■ Problem statement
Please output the entries below from the line that contains "Figure 6: the" through the final line, reproduced exactly and alone.

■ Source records
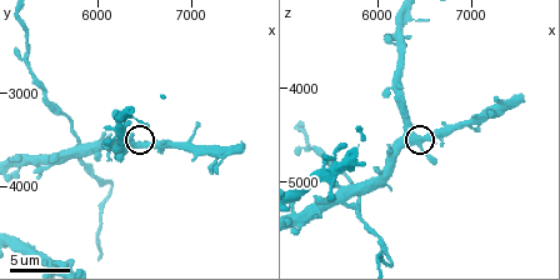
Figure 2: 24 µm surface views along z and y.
look 3d 10um at (6400, 3550, 4500) # zoom in

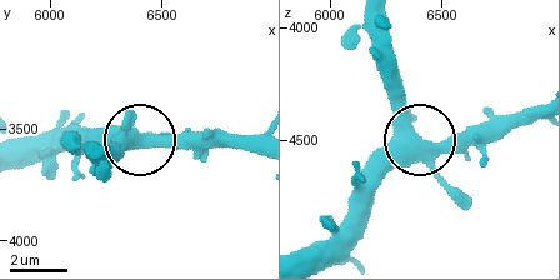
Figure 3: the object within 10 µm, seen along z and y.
leave # one cell here

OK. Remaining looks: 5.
look 3d 24um at (5800, 3700, 5400) # arms part here

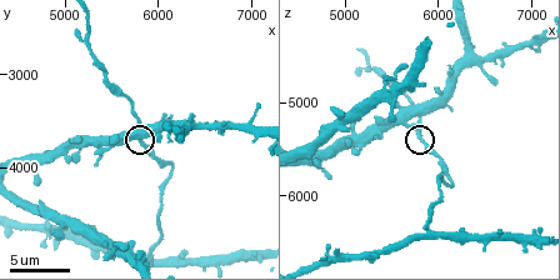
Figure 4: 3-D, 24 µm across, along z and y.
look 3d 6um same # closer look

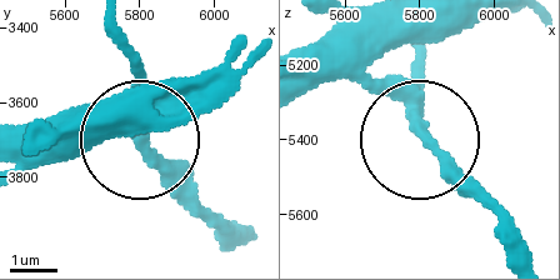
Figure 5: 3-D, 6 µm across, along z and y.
leave # arms 3; runs_along 5:(306, 89), (343, 78), (379, 89), (506, 229); all the same cell

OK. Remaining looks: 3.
look 3d 24um at (3400, 4550, 7700)

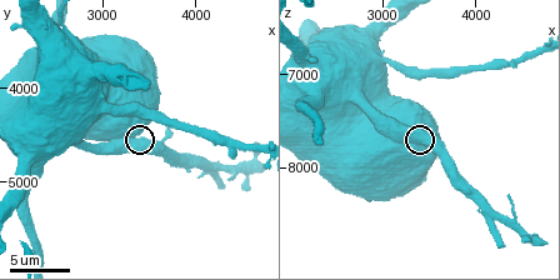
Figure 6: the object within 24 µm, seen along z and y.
look 3d 6um same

■ Solution to the exercise
Figure 6: the object within 24 µm, seen along z and y.
look 3d 6um same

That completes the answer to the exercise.